-- start of Input records --

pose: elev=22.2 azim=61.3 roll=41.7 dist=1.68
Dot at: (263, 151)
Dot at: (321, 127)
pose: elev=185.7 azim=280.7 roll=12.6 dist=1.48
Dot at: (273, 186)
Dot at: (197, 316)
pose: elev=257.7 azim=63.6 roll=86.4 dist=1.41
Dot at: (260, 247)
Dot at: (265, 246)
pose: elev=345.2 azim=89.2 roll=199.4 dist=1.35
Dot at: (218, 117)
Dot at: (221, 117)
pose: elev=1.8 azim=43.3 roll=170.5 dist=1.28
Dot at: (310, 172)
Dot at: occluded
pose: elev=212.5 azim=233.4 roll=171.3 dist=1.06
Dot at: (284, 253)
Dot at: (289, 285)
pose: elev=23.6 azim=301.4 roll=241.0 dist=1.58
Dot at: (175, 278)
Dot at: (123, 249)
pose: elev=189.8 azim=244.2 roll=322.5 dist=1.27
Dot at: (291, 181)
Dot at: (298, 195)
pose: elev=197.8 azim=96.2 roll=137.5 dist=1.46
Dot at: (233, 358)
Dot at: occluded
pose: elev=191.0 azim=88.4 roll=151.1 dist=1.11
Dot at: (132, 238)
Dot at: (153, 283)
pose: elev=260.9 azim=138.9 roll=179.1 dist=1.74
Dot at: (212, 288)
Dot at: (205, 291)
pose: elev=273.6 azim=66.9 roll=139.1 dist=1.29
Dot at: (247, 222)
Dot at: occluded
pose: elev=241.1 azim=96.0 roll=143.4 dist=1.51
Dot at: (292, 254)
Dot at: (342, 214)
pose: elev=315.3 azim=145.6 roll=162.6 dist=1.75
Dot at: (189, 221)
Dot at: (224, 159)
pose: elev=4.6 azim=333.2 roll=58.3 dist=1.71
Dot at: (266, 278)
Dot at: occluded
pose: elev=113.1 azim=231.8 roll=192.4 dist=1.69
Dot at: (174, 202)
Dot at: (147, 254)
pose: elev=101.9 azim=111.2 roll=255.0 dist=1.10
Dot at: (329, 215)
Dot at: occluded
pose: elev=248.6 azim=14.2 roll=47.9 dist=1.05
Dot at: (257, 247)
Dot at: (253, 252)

-- end of Input records --

Exercise –
Recast every line of the listing above as a Markdown table with the columns "Row" and "Line", numbering the rows in order and omitting any blank lines.

Answer to the problem –
| Row | Line |
|---|---|
| 1 | pose: elev=22.2 azim=61.3 roll=41.7 dist=1.68 |
| 2 | Dot at: (263, 151) |
| 3 | Dot at: (321, 127) |
| 4 | pose: elev=185.7 azim=280.7 roll=12.6 dist=1.48 |
| 5 | Dot at: (273, 186) |
| 6 | Dot at: (197, 316) |
| 7 | pose: elev=257.7 azim=63.6 roll=86.4 dist=1.41 |
| 8 | Dot at: (260, 247) |
| 9 | Dot at: (265, 246) |
| 10 | pose: elev=345.2 azim=89.2 roll=199.4 dist=1.35 |
| 11 | Dot at: (218, 117) |
| 12 | Dot at: (221, 117) |
| 13 | pose: elev=1.8 azim=43.3 roll=170.5 dist=1.28 |
| 14 | Dot at: (310, 172) |
| 15 | Dot at: occluded |
| 16 | pose: elev=212.5 azim=233.4 roll=171.3 dist=1.06 |
| 17 | Dot at: (284, 253) |
| 18 | Dot at: (289, 285) |
| 19 | pose: elev=23.6 azim=301.4 roll=241.0 dist=1.58 |
| 20 | Dot at: (175, 278) |
| 21 | Dot at: (123, 249) |
| 22 | pose: elev=189.8 azim=244.2 roll=322.5 dist=1.27 |
| 23 | Dot at: (291, 181) |
| 24 | Dot at: (298, 195) |
| 25 | pose: elev=197.8 azim=96.2 roll=137.5 dist=1.46 |
| 26 | Dot at: (233, 358) |
| 27 | Dot at: occluded |
| 28 | pose: elev=191.0 azim=88.4 roll=151.1 dist=1.11 |
| 29 | Dot at: (132, 238) |
| 30 | Dot at: (153, 283) |
| 31 | pose: elev=260.9 azim=138.9 roll=179.1 dist=1.74 |
| 32 | Dot at: (212, 288) |
| 33 | Dot at: (205, 291) |
| 34 | pose: elev=273.6 azim=66.9 roll=139.1 dist=1.29 |
| 35 | Dot at: (247, 222) |
| 36 | Dot at: occluded |
| 37 | pose: elev=241.1 azim=96.0 roll=143.4 dist=1.51 |
| 38 | Dot at: (292, 254) |
| 39 | Dot at: (342, 214) |
| 40 | pose: elev=315.3 azim=145.6 roll=162.6 dist=1.75 |
| 41 | Dot at: (189, 221) |
| 42 | Dot at: (224, 159) |
| 43 | pose: elev=4.6 azim=333.2 roll=58.3 dist=1.71 |
| 44 | Dot at: (266, 278) |
| 45 | Dot at: occluded |
| 46 | pose: elev=113.1 azim=231.8 roll=192.4 dist=1.69 |
| 47 | Dot at: (174, 202) |
| 48 | Dot at: (147, 254) |
| 49 | pose: elev=101.9 azim=111.2 roll=255.0 dist=1.10 |
| 50 | Dot at: (329, 215) |
| 51 | Dot at: occluded |
| 52 | pose: elev=248.6 azim=14.2 roll=47.9 dist=1.05 |
| 53 | Dot at: (257, 247) |
| 54 | Dot at: (253, 252) |